Know When to Repair or Replace
Though small chips can sometimes be remedied by DIY polish kits, extensive cracking necessitates total windshield replacement. Evaluating damage severity determines whether the glass just needs polishing up or risks further fragmentation unsafe for driving. When unsure, consult a professional to assess before operating your UTV. Don’t delay repairs.For more helpful maintenance info: How to Clean Your UTV Windshields?
Use Factory Parts and Specialized Tools
To avoid safety hazards, only install replacement windshields made specifically for your UTV make and model. Aftermarket universal fit units rarely meet proper specifications. Similarly, have a qualified dealership or repair shop tackle necessary windshield work, as specialized tools and precision sealing procedures are vital to restore integrity and prevent leaks around edges.

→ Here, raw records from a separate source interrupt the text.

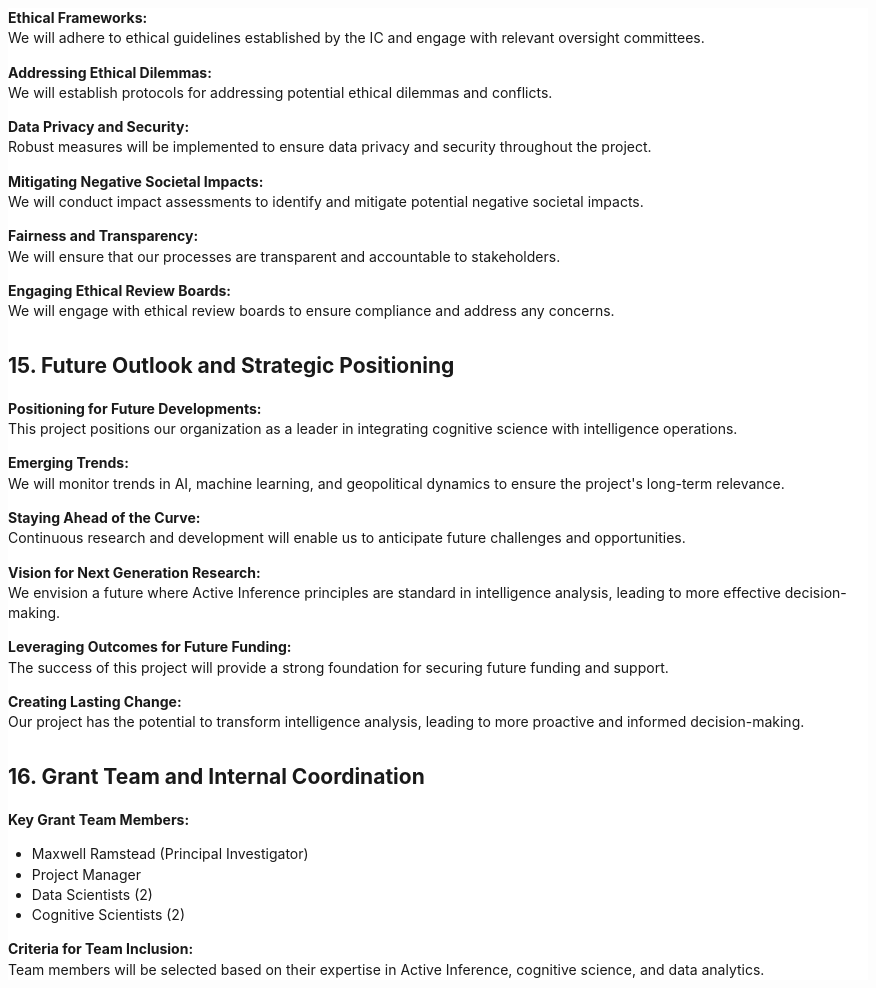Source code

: **Ethical Frameworks:**  
We will adhere to ethical guidelines established by the IC and engage with relevant oversight committees.

**Addressing Ethical Dilemmas:**  
We will establish protocols for addressing potential ethical dilemmas and conflicts.

**Data Privacy and Security:**  
Robust measures will be implemented to ensure data privacy and security throughout the project.

**Mitigating Negative Societal Impacts:**  
We will conduct impact assessments to identify and mitigate potential negative societal impacts.

**Fairness and Transparency:**  
We will ensure that our processes are transparent and accountable to stakeholders.

**Engaging Ethical Review Boards:**  
We will engage with ethical review boards to ensure compliance and address any concerns.

## 15. Future Outlook and Strategic Positioning

**Positioning for Future Developments:**  
This project positions our organization as a leader in integrating cognitive science with intelligence operations.

**Emerging Trends:**  
We will monitor trends in AI, machine learning, and geopolitical dynamics to ensure the project's long-term relevance.

**Staying Ahead of the Curve:**  
Continuous research and development will enable us to anticipate future challenges and opportunities.

**Vision for Next Generation Research:**  
We envision a future where Active Inference principles are standard in intelligence analysis, leading to more effective decision-making.

**Leveraging Outcomes for Future Funding:**  
The success of this project will provide a strong foundation for securing future funding and support.

**Creating Lasting Change:**  
Our project has the potential to transform intelligence analysis, leading to more proactive and informed decision-making.

## 16. Grant Team and Internal Coordination

**Key Grant Team Members:**  
- Maxwell Ramstead (Principal Investigator)
- Project Manager
- Data Scientists (2)
- Cognitive Scientists (2)

**Criteria for Team Inclusion:**  
Team members will be selected based on their expertise in Active Inference, cognitive science, and data analytics.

Protecting your valuable UTV investment from trailering mishaps or road wear and tear takes some careful packing preparations. But following these comprehensive long-haul windshield protection tips reduces stress while keeping your machine shielded in transit. Take the time to cover vulnerable glass surfaces, brace the contents properly inside, secure your vehicle tightly to the trailer bed, and weatherproof everything effectively beforehand. And inspect closely for any minor damage after unloading so prompt repairs prevent bigger problems down the road. Making UTV windshield safety the top priority delivers confidence your off-roader arrives safely at every destination ready to ride.